Every laptop I've used is thermally limited if you try to do anything interesting computation wise. Simple things like 8 minute compiles turn into 12 minutes on a laptop, with fans at full blast.

The versatility of a laptop doesn’t mean that it should be expected to violate the laws of physics, or only use chips with maximum TDP such that it is always comfortable on your lap.

Having a chip which can max out thermal load while plugged in at your desk, with the expected thermal results, and then throttle down when you go mobile, again with the expected thermal results, is actually the best of both worlds.

And with one click the user can actually choose which power mode they want to operate in.

A laptop that throttles back to avoid getting hot when you need the CPU/GPU operating at peak performance would be much less useful, particularly for professional use.


Many, if not most, desktop-replacement laptops with 4+ cores are thermally limited on compute, and will throttle back under extended high load. I see it as a compromise of the form factor rather than dishonesty per se.

> I have a T420 and have major heating issues with it playing games.

In my experience, almost no consumer laptop is designed with a gaming thermal load in mind (aka heavy cpu + max gpu for extended periods of time).
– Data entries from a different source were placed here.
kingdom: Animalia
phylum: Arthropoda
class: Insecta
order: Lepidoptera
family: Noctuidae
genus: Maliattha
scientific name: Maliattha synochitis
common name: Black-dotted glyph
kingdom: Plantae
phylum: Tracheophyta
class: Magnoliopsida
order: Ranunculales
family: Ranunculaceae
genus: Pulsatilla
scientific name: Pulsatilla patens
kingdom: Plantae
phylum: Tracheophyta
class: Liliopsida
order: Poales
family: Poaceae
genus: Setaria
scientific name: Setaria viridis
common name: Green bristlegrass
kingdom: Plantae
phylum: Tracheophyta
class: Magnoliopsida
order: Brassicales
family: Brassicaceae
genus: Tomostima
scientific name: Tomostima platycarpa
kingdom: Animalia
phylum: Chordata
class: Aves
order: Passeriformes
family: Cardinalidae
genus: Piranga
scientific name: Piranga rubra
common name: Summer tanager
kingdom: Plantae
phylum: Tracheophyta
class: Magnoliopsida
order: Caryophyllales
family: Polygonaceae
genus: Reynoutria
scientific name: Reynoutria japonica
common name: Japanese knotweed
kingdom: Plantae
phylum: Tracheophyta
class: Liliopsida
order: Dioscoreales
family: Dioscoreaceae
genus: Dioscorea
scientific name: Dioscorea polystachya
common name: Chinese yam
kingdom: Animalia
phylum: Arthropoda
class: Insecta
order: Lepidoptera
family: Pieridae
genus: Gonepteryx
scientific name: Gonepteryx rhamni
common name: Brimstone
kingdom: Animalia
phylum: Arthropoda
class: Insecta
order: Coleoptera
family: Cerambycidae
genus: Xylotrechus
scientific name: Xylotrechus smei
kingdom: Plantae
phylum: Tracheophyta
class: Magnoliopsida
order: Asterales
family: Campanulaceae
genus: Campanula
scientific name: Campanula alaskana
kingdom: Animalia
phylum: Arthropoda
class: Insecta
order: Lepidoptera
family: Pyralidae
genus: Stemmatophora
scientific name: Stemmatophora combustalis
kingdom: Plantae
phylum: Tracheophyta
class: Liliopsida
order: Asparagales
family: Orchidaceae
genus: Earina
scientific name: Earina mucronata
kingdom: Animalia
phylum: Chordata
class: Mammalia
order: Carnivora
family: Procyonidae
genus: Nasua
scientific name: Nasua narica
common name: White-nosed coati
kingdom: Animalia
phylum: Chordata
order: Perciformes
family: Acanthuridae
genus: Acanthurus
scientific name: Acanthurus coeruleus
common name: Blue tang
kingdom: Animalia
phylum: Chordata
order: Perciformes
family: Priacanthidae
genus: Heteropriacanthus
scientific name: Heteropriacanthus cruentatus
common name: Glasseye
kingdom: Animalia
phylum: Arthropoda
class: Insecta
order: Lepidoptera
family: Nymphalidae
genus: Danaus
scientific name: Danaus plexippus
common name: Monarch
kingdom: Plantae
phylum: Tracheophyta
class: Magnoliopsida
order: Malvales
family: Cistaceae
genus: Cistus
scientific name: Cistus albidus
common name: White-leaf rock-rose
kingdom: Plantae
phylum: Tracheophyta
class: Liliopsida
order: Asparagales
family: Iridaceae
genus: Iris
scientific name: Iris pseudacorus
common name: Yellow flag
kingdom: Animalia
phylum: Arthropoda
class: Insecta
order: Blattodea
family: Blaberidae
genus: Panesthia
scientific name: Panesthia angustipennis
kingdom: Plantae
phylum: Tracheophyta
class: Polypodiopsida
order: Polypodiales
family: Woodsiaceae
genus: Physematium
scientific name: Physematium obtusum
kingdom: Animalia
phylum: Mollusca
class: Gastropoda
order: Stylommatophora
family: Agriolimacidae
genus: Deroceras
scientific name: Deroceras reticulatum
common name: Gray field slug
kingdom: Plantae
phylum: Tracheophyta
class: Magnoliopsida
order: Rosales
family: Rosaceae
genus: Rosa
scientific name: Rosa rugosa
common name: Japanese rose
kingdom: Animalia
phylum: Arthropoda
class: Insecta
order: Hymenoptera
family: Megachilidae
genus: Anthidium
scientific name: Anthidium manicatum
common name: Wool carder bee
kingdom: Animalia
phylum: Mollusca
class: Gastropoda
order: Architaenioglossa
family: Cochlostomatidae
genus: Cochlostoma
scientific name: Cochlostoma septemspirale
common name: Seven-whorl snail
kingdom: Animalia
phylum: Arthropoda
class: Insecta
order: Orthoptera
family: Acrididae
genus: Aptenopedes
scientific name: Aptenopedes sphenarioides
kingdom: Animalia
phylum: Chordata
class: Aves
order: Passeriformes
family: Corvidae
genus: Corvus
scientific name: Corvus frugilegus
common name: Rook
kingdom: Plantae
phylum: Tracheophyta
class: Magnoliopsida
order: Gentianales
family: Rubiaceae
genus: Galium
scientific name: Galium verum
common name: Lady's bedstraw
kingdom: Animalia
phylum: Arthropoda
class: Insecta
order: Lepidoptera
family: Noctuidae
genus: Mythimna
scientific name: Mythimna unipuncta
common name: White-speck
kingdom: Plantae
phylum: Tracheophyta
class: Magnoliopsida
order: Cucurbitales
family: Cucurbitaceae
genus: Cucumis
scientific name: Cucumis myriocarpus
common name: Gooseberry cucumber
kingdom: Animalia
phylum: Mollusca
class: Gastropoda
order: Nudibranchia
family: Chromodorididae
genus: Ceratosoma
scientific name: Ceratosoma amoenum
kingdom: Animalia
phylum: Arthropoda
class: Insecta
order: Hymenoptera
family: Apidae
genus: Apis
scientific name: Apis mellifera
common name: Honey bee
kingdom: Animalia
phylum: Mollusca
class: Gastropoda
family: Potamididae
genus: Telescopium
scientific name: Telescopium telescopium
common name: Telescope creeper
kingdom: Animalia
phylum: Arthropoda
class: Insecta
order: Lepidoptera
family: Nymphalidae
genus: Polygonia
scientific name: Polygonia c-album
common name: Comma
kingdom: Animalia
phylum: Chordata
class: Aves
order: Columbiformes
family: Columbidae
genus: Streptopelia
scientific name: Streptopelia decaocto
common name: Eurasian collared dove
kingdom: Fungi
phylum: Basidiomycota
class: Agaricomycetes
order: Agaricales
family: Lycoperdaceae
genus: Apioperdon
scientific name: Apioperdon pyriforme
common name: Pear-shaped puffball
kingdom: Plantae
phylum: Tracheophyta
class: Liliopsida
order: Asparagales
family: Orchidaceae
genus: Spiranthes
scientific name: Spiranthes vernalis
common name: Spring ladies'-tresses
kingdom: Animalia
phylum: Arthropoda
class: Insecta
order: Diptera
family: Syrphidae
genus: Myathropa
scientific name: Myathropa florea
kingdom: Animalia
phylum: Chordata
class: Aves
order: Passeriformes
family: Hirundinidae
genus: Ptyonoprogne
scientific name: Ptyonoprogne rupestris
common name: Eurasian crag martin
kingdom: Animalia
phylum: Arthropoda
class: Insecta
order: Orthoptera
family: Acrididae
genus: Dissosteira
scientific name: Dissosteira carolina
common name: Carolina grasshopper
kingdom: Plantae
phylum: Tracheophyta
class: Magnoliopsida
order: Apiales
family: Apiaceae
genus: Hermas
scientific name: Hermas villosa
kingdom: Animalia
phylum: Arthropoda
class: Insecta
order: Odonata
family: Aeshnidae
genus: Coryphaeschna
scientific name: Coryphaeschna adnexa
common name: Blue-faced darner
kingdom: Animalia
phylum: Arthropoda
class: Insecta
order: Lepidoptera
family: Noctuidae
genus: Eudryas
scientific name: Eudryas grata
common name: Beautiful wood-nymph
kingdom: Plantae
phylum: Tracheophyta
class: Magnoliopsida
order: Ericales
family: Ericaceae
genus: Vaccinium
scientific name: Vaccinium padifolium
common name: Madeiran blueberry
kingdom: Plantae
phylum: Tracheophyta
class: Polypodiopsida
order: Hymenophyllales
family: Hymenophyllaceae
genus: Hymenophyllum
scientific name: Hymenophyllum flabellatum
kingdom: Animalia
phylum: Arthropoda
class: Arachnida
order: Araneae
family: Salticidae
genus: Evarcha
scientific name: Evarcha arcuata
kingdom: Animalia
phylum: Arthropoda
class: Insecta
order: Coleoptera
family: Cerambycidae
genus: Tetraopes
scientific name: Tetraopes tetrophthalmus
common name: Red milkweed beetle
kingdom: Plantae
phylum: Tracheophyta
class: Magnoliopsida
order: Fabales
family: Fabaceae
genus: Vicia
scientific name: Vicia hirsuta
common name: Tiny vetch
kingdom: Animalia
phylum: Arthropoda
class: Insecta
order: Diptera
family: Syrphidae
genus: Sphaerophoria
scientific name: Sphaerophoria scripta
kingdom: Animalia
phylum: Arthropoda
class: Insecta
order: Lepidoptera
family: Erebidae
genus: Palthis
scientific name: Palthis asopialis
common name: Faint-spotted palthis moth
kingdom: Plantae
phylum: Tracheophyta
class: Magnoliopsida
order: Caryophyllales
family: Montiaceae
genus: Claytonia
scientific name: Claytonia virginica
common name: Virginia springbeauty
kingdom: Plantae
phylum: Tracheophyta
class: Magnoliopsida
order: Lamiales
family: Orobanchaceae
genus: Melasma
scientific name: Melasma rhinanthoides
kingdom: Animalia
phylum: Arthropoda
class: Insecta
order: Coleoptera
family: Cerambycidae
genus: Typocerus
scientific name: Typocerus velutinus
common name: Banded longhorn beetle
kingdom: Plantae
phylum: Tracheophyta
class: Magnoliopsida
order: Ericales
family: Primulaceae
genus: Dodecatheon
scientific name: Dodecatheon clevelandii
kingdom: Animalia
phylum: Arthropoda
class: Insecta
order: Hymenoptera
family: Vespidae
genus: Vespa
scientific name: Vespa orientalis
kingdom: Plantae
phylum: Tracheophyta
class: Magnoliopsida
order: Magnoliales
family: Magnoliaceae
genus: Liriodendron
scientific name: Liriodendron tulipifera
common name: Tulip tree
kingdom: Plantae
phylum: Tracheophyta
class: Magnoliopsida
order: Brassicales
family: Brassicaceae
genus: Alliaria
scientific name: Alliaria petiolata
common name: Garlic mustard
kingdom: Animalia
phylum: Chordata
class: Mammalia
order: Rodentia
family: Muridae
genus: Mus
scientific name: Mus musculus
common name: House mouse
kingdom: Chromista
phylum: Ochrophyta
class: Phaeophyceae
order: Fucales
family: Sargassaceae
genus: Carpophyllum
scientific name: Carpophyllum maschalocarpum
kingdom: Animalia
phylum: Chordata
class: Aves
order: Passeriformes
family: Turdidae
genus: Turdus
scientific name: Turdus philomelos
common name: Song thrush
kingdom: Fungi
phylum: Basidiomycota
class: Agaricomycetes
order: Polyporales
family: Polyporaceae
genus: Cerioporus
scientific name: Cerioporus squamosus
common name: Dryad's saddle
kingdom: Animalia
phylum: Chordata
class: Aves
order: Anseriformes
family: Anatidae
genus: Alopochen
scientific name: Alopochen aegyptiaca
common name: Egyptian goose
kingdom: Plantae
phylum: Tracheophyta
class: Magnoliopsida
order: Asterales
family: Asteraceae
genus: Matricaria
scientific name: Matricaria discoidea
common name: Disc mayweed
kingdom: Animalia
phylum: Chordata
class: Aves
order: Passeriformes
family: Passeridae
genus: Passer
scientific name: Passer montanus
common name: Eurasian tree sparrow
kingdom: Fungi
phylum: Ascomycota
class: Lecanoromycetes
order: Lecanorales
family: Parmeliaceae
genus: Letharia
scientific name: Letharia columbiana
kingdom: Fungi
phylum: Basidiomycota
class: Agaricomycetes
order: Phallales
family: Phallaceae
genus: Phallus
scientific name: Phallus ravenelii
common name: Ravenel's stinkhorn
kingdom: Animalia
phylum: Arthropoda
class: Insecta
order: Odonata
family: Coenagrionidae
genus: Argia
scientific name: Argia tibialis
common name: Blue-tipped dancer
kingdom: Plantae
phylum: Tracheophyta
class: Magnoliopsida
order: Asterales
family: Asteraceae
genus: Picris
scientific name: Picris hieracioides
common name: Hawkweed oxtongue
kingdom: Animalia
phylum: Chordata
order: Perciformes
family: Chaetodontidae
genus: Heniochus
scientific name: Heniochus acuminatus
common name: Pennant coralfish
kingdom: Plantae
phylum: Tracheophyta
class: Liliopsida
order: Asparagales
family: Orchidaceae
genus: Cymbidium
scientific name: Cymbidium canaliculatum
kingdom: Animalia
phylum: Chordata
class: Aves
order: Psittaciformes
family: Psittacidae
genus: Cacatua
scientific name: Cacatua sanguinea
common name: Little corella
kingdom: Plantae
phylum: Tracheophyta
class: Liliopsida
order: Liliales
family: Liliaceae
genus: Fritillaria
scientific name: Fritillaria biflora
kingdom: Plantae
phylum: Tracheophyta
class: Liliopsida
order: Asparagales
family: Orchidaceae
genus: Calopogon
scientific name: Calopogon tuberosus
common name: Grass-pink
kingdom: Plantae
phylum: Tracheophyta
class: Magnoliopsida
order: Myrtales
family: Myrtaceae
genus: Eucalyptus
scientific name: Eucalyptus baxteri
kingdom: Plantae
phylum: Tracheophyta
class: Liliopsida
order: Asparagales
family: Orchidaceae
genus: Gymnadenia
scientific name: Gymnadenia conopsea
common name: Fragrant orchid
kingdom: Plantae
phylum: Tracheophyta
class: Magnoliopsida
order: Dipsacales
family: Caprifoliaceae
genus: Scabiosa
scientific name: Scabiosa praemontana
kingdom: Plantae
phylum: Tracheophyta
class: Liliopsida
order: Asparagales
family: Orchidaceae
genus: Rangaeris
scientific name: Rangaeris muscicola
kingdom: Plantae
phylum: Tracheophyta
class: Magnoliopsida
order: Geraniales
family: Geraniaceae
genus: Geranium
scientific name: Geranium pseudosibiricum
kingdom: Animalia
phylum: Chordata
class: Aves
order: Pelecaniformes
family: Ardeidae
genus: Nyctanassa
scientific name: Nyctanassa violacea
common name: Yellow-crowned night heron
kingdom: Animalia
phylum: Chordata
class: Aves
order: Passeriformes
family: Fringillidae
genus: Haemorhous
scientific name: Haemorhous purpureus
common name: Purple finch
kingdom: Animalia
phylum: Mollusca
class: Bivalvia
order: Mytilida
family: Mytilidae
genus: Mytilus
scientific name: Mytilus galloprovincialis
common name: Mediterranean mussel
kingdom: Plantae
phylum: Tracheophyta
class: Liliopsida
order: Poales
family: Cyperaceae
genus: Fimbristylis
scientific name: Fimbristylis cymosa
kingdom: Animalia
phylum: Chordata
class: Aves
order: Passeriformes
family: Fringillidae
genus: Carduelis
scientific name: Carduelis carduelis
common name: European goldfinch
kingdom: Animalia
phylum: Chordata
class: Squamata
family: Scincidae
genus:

I'm not even sure it's possible in a conventional laptop case.

... I know this is completely useless advice, but don't do heavy gaming on a laptop without expecting problems. There are other form factors much better thermally suited.

tl;dr: mobility/thermal-tolerance/performance, pick two


>"The diagram says 'flowing air reaches the same temperature as the heat spreader'

So both will happily stay at CPU melting point.

They say that - "The Mini can dissipate up to 5 Watts of heat, while the larger Pro models can dissipate up to 10 Watts." which is definitely not enough to run performance laptops on sustained load.

>"but this is a shallow dismissal."

See the above. I think it is not dismissal that is shallow.


We're talking about the current state of the real market here, not abstract hypotheticals. Laptops overheating at 30% CPU usage is not a widespread issue in the real world; to a first approximation, the only way to get an ultrabook's CPU to thermally throttle is to keep at least one of its cores completely busy so that the processor stays in its boost state long enough to pump out serious thermal energy. Bursty workloads give the CPU too many opportunities to cool off.